**Goal**
Condense the paragraph of the excerpt below that begins "Vietnam's situation is likely" into a short bulleted list that keeps its main facts.

**Source excerpt**
════════

Significantly, the multinational com­panies that moved into these markets immediately after the crash were able to capitalize on reduced costs of doing business in a market desperate for jobs, construction work, and investment. To cite one example: U.S. minerals producer AMCOL, through its subsidiary Chemdal (since acquired by the German firm BASF), invested in a superabsorbent polymer manu­facturing plant in Thailand in late 1997. The company purchased in­dustrial land for 30 percent less than the standard asking price from a domestic company that needed to quickly sell surplus property. In this atmosphere of economic uncertainty, experienced employees were easier to recruit and hire, and, because the Thai government was eager to court investors, the investment in­centives application and approvals process was accelerated. As Southeast Asia’s economies recovered, this formerly distressed facility became Chemdal’s most productive and profitable plant. Chemdal also ag­gressively entered the post-crash Korean market, which had lifted many of its restrictions against foreign acquirers, by purchasing a domestic bentonite mineral processing company for 20 percent of its former value.

Vietnam’s situation is likely to be less severe than the 1997 crisis. Unlike the other former Asian tigers, Vietnam has very little short-term foreign debt. This means Vietnam will have substantial resources to at least stave off the worst effects of currency flight, stock market collapses, corporate bankruptcy, and other random shocks. Also, much of its trade deficit follows naturally from the massive inflows of FDI in the past two years, which will strengthen the country’s long-term economic health. Capital outflows are relatively restricted, because the dong is not convertible; also, the Vietnamese currency is not floating as Thailand’s baht was before it plunged. Moreover, despite the de­cline in Vietnamese stocks this year, foreign investors have been net buyers of local shares.

Perhaps the greatest reason for optimism is the Vietnamese gov­ernment’s efforts to put the country on the fast track to asset price correction. Without an international bailout, but learning from the experience of countries that survived the 1997 debacle, Vietnamese authorities have raised interest rates three times this year to tame inflation; projects funded by government bonds, state-owned enterprise activities, and government overhead have all been reduced; and the State Bank has provided more U.S. dollars to local banks to stabilize illicit ex­change rates, a move that has lowered black-market dong–dollar ex­change rates from their June 2008 peak of 20,500 to 16,800 in September. With the rise in interest rates and the consequent decrease in liquidity, consumer spending and property prices have begun to fall significantly. Hence, it is believed that inflation has already begun to cool down.

════════

A block of data
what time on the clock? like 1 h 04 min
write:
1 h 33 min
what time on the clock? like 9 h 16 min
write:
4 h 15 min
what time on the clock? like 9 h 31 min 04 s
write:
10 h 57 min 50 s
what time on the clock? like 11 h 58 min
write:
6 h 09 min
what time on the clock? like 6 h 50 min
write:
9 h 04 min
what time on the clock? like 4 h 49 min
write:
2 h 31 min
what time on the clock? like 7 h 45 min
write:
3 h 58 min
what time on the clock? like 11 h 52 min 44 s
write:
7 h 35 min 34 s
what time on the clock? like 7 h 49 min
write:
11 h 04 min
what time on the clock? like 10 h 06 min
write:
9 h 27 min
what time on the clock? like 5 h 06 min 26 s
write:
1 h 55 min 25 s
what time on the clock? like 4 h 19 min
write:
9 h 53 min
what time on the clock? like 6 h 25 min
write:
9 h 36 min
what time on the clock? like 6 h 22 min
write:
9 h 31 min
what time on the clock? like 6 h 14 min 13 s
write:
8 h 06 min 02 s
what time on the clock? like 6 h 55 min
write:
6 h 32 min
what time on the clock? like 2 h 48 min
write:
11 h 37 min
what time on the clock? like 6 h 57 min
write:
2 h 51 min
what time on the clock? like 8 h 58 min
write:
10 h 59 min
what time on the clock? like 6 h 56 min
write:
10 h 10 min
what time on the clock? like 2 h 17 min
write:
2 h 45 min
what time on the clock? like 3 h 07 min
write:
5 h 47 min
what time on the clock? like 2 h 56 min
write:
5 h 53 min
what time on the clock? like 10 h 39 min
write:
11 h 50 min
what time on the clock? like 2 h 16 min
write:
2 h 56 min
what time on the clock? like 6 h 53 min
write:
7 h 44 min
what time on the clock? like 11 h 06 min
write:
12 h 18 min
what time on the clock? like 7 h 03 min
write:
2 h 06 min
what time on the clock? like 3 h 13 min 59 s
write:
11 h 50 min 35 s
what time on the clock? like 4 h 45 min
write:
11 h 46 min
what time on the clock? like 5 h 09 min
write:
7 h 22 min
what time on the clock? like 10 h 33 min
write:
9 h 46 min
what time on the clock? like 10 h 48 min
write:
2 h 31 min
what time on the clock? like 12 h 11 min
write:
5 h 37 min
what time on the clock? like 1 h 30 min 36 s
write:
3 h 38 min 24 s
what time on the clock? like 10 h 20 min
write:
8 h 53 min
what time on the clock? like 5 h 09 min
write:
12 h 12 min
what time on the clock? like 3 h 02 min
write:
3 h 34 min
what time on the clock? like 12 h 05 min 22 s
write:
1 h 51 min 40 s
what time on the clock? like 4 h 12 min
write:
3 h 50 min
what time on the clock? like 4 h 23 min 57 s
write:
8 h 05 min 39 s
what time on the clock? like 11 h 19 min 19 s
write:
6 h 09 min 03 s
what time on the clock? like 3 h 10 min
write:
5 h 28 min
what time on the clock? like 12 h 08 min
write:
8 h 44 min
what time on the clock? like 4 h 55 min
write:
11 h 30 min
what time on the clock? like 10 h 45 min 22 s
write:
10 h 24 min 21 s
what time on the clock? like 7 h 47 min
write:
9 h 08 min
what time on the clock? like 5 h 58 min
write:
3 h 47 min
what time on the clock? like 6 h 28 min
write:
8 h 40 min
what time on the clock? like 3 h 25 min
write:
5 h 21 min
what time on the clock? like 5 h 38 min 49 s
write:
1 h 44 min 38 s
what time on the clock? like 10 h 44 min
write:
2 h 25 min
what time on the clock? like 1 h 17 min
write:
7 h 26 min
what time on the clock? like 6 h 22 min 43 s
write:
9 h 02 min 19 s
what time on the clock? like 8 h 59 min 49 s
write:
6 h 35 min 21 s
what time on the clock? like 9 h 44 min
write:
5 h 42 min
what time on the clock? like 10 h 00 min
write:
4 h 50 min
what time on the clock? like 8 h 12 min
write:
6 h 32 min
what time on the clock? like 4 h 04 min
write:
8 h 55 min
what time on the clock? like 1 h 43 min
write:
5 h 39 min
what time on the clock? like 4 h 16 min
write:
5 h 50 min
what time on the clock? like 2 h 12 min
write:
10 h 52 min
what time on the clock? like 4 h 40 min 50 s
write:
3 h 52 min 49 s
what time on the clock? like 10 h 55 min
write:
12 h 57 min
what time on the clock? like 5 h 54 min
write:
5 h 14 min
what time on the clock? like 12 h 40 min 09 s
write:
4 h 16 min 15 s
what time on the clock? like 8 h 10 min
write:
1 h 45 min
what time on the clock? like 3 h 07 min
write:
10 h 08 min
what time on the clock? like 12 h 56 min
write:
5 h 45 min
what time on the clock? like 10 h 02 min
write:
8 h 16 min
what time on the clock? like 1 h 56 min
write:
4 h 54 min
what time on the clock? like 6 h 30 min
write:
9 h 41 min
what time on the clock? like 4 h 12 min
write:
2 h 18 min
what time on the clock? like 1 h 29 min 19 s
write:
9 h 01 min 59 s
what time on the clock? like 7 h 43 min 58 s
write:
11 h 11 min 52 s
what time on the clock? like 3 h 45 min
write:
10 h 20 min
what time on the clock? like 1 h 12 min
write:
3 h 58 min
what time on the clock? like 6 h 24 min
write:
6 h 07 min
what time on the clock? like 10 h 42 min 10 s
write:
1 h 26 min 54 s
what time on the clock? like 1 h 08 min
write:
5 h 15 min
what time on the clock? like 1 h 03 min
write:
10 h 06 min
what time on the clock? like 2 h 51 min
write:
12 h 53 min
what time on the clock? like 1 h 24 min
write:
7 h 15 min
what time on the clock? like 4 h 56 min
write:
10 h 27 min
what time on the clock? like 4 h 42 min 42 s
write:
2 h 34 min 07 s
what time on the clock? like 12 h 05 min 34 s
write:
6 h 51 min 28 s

════════

**Solution**
- Vietnam's situation is likely to be less severe than the 1997 crisis.
- Vietnam has very little short-term foreign debt, which leaves it substantial resources to stave off the worst effects of currency flight, stock market collapses, corporate bankruptcy, and other shocks.
- Much of its trade deficit comes from massive inflows of FDI over the past two years, which will strengthen its long-term economic health.
- Capital outflows are relatively restricted because the dong is not convertible, and the currency is not floating as Thailand's baht was before it plunged.
- Despite this year's decline in Vietnamese stocks, foreign investors have been net buyers of local shares.